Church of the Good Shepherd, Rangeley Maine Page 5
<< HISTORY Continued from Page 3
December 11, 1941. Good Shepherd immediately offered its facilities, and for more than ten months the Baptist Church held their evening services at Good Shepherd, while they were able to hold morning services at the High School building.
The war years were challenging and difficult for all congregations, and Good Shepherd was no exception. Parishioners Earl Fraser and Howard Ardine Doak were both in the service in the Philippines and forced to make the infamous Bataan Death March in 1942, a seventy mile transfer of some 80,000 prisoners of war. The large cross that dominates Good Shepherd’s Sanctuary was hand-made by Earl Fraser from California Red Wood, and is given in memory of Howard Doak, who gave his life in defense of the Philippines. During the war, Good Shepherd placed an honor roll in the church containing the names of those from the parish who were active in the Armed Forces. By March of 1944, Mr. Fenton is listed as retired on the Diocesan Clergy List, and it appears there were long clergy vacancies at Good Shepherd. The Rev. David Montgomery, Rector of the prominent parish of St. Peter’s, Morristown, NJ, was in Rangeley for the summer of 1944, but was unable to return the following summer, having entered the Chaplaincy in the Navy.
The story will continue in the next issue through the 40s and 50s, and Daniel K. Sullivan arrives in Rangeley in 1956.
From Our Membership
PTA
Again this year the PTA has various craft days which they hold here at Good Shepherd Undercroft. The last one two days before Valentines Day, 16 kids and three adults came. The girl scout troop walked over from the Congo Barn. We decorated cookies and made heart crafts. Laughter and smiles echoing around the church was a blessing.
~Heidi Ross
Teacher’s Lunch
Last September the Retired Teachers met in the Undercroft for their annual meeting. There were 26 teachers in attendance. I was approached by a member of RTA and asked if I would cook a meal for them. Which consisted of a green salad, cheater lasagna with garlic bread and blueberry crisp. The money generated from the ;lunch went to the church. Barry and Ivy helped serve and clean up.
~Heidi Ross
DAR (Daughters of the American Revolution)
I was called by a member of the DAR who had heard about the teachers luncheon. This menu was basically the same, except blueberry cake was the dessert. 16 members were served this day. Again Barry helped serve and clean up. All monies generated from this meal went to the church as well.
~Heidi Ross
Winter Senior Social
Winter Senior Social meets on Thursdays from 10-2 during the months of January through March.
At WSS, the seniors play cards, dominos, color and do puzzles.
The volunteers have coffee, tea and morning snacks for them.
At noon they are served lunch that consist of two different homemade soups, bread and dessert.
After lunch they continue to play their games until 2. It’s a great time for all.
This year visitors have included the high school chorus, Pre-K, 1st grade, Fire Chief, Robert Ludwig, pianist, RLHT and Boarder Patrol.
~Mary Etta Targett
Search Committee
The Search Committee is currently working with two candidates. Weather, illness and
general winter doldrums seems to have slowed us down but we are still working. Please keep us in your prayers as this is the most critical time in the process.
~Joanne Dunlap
* * *
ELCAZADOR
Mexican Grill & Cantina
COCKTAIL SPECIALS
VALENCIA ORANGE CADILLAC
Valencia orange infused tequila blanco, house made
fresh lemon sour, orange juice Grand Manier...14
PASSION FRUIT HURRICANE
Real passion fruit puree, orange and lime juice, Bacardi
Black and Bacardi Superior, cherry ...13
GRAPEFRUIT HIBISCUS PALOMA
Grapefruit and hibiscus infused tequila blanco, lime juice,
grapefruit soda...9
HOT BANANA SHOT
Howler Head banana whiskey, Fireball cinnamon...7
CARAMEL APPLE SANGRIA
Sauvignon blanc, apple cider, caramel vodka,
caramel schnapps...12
* * *
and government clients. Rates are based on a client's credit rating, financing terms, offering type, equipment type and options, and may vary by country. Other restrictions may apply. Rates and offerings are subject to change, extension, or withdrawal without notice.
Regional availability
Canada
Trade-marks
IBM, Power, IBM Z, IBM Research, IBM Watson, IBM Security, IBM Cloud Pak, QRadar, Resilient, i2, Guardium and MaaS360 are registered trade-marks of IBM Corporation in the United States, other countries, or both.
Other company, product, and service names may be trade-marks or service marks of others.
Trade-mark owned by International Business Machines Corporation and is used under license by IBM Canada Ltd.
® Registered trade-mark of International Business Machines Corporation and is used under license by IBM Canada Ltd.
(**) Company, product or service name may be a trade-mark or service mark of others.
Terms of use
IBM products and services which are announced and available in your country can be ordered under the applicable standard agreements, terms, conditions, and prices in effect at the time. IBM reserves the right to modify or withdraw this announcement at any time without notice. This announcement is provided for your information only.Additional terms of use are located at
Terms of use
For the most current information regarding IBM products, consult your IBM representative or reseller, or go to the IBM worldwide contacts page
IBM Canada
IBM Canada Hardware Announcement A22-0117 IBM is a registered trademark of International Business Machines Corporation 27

WHAT YOU SHOULD DO> Will you return exactly the lines above from the one with "Church of the" down to the one with "The war years", counting both as part of the range?

REPLY TO THE EXERCISE>
Church of the Good Shepherd, Rangeley Maine Page 5
<< HISTORY Continued from Page 3
December 11, 1941. Good Shepherd immediately offered its facilities, and for more than ten months the Baptist Church held their evening services at Good Shepherd, while they were able to hold morning services at the High School building.
The war years were challenging and difficult for all congregations, and Good Shepherd was no exception. Parishioners Earl Fraser and Howard Ardine Doak were both in the service in the Philippines and forced to make the infamous Bataan Death March in 1942, a seventy mile transfer of some 80,000 prisoners of war. The large cross that dominates Good Shepherd’s Sanctuary was hand-made by Earl Fraser from California Red Wood, and is given in memory of Howard Doak, who gave his life in defense of the Philippines. During the war, Good Shepherd placed an honor roll in the church containing the names of those from the parish who were active in the Armed Forces. By March of 1944, Mr. Fenton is listed as retired on the Diocesan Clergy List, and it appears there were long clergy vacancies at Good Shepherd. The Rev. David Montgomery, Rector of the prominent parish of St. Peter’s, Morristown, NJ, was in Rangeley for the summer of 1944, but was unable to return the following summer, having entered the Chaplaincy in the Navy.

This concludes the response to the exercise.